Verification level is categorical. The verification_level field is an enum — Basic, Enhanced, or InstitutionalEDD. It tells the smart contract how thoroughly the investor was vetted. It does not reveal what documents were submitted, what the documents contained, or who the investor is. The actual verification artifacts — passport scans, proof-of-address documents, selfie captures — are encrypted with AES-256 and stored in the KYC grain's append-only journal, never on-chain.
Identity is a public key. Investors are identified on-chain by their wallet address — a Solana public key. The mapping between public key and real-world identity exists only in the KYC grain's encrypted journal, protected by 7-year retention policies and GDPR-compliant cryptographic shredding (delete the encryption key to permanently erase the data).

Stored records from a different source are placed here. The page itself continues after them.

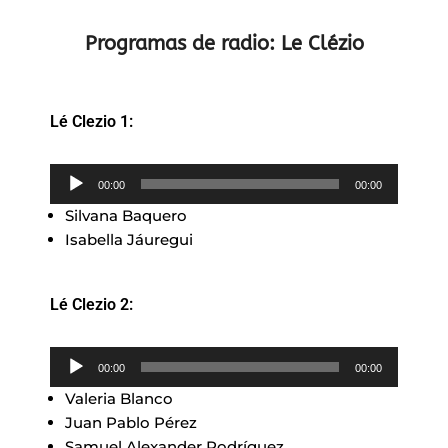
Programas de radio: Le Clézio
Lé Clezio 1:
Reproductor
00:00
00:00
de
Silvana Baquero
audio
Isabella Jáuregui
Lé Clezio 2:
Reproductor
00:00
00:00
de
Valeria Blanco
audio
Juan Pablo Pérez
Samuel Alexander Rodríguez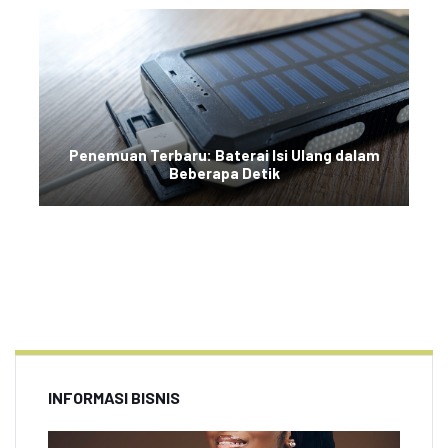
Penemuan Terbaru: Baterai Isi Ulang dalam
Beberapa Detik
INFORMASI BISNIS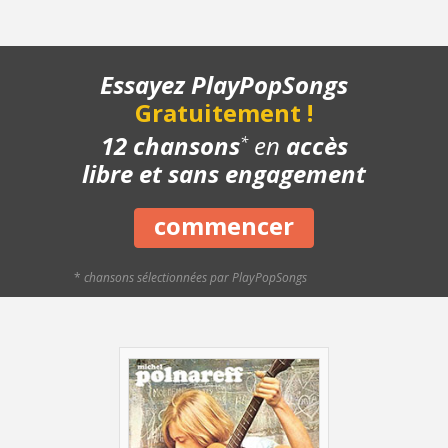
- Structure de la chanson
- Chanson complète
- Playback piano
Essayez PlayPopSongs
- Bonus
Gratuitement !
12 chansons
en
accès
*
libre et sans engagement
commencer
*
chansons sélectionnées par PlayPopSongs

Role NFTs carry authorization, not identity. A Trustee NFT proves that the holder is authorized to authenticate CrossConversions. It does not encode the trustee's name, their firm, or their license number. The mapping between NFT and real-world entity is maintained off-chain in the platform's grain journals.
Events carry addresses, not names. When SecurityMinted fires, the investor field is a wallet public key. When ComplianceViolation fires, the investor field is a wallet public key. At no point does any program event include a name, email, phone number, or any other PII.

This architecture satisfies both regulatory requirements and privacy expectations. Regulators can audit compliance enforcement through on-chain events and metadata — they can verify that every transfer was compliant, every mint checked KYC credentials, and every distribution followed the waterfall rules. But they access investor identity through the off-chain KYC records, not through the blockchain. The chain proves what happened. The grain journals prove who was involved. Neither system exposes more than it needs to.